---- Entries provided

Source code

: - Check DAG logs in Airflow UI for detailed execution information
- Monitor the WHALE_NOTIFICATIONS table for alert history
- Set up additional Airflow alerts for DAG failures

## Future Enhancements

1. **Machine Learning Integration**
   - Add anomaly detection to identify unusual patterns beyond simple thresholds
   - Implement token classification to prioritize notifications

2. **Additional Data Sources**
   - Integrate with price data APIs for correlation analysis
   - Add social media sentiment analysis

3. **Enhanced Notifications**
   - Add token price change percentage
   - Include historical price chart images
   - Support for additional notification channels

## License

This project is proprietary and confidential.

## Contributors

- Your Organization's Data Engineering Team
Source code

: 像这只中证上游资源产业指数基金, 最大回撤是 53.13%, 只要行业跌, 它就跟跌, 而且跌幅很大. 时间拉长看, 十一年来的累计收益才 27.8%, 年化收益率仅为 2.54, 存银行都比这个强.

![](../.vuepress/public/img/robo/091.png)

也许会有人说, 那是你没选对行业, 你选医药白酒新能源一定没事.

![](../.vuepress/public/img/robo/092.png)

--------

Task description
From the records above, copy each line that contains the word "Airflow".

Result
: - Check DAG logs in Airflow UI for detailed execution information
- Set up additional Airflow alerts for DAG failures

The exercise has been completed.